Source : Sarah Newstead (News & Star)
Former Flight Lieutenant Frank Hilton was reunited with the aircraft he last flew 37 years ago during the Cold War.
He said: “The smell of every aircraft is particular to itself. As soon as I stepped in, a whole flood of memories came back.”
Mr Hilton flew the Avro Vulcan XJ823 – one of just 19 of the aircraft still surviving from a total production of 136 – as a 26-year-old pilot in 35 squadron.
Now 63 and living in Didsbury, near Manchester, Mr Hilton tracked the bomber down a fortnight ago through the internet.
He told the News & Star he was thrilled to see it once again, particularly as he flew four test missions in it under the close scrutiny of the squadron leaders.
“I flew 24 Vulcans,” he said. “But this was special. I remember almost every second of those missions.”
Mr Hilton also once spent a night in the pilot’s seat waiting to be immobilised from Cyprus. He said: “We were on standby overnight because [Colonel] Gaddafi had just taken over Libya and threatened to blow the airforce out of Cyprus.
One great thing about the Vulcans is that they always let in water – a drip was falling onto me all night which stopped me sleeping. It was probably the most uncomfortable night of my life!”
The camaraderie between the bomber’s crew of up to seven also stands out in Mr Hilton’s memory. “You had to get on with them. Your life depended on them and theirs depended on you.”

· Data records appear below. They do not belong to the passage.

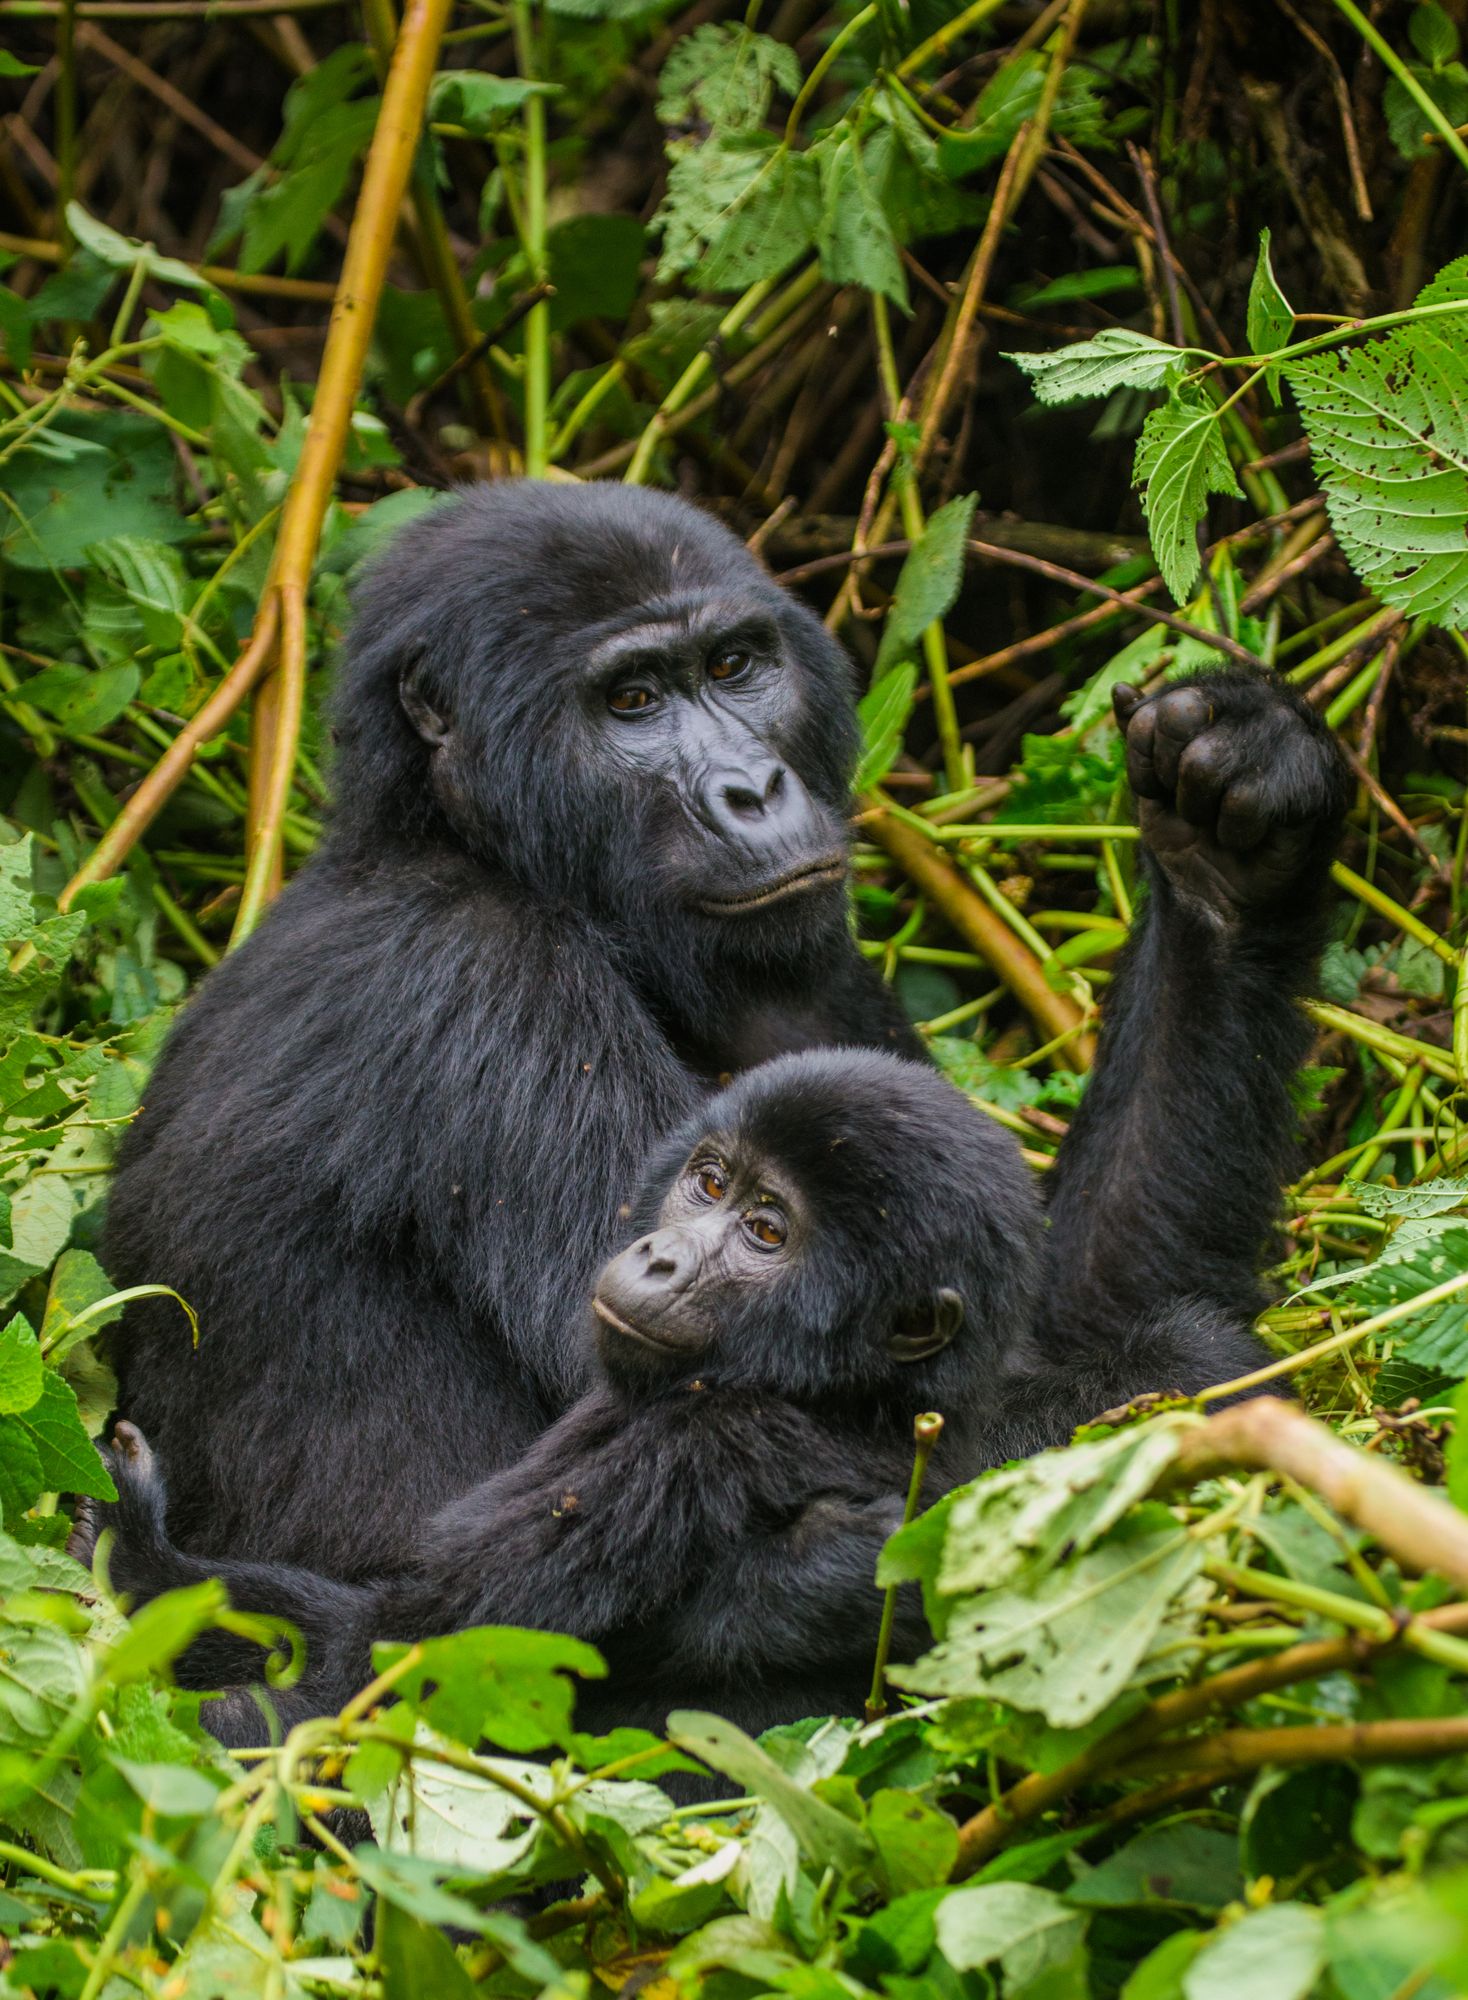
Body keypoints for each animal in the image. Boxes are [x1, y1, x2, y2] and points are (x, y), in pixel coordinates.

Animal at [86, 1048, 1056, 1752]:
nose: (659, 1257)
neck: (862, 1399)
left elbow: (385, 1664)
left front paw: (137, 1558)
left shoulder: (696, 1441)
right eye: (711, 1182)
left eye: (766, 1231)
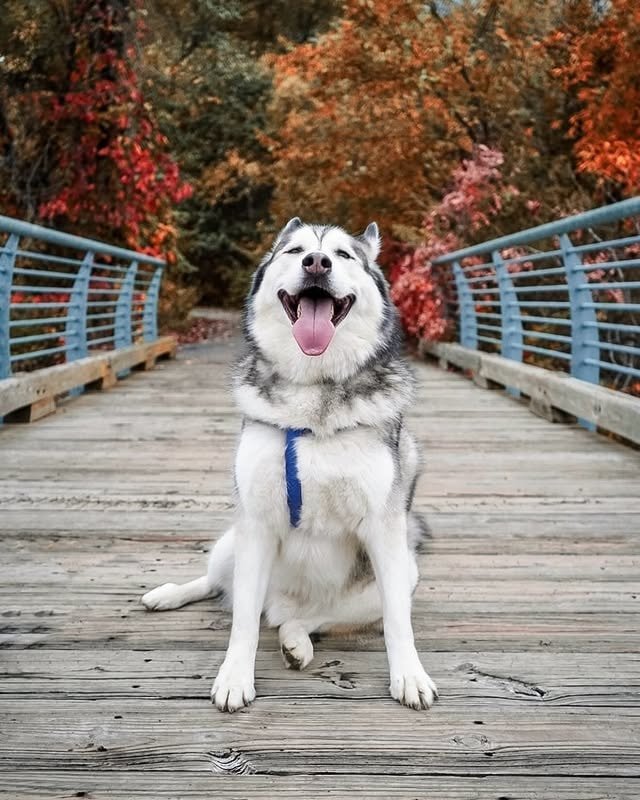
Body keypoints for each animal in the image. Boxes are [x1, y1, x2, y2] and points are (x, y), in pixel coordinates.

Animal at [142, 217, 438, 712]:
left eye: (342, 254)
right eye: (295, 250)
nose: (316, 262)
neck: (312, 388)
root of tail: (282, 604)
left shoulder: (384, 530)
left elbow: (399, 622)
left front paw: (409, 676)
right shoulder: (256, 524)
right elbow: (242, 620)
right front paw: (234, 677)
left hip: (398, 574)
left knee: (311, 618)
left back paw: (296, 640)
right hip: (232, 543)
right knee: (220, 586)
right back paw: (169, 595)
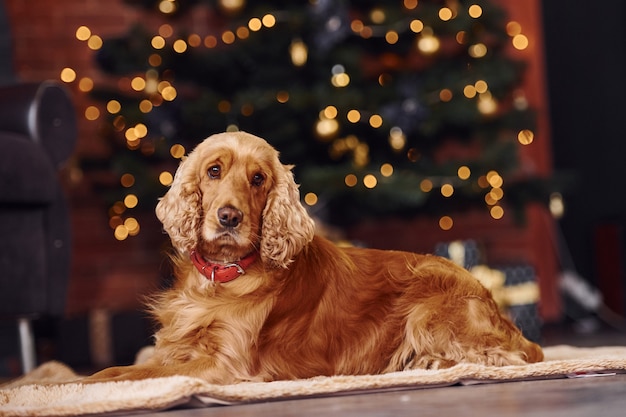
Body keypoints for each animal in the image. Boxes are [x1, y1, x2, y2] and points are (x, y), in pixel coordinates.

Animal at [89, 132, 540, 382]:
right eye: (214, 170)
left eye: (258, 179)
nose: (229, 217)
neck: (223, 275)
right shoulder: (175, 348)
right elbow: (126, 367)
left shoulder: (224, 364)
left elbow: (125, 374)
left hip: (428, 313)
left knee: (503, 357)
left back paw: (428, 363)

The Solway Aviation Society looks after the plane as part of the Solway Aviation Museum. George Kerr, company secretary, said: “It’s fantastic that Frank is here – he was very attached to it. It’s great for us to hear all of the little foibles of this particular aircraft and all the stories.”
The bomber has been at Carlisle Airport since it was bought from the Royal Air Force by two volunteers for £5,000 back in 1983. It is unlikely ever to fly again.
It did not carry a nuclear bomb whilst piloted by Mr Hilton, but it is likely to have done so at the height of the Cold War.
The Cold War was the period of tension between the United States and the Soviet Union and their respective allies from the mid-1940s until the early 1990s.
Vulcans were sent to Akrotiri airfield on Cyprus in 1969 to provide a British presence in the Middle East and were a backbone of British nuclear strike capability.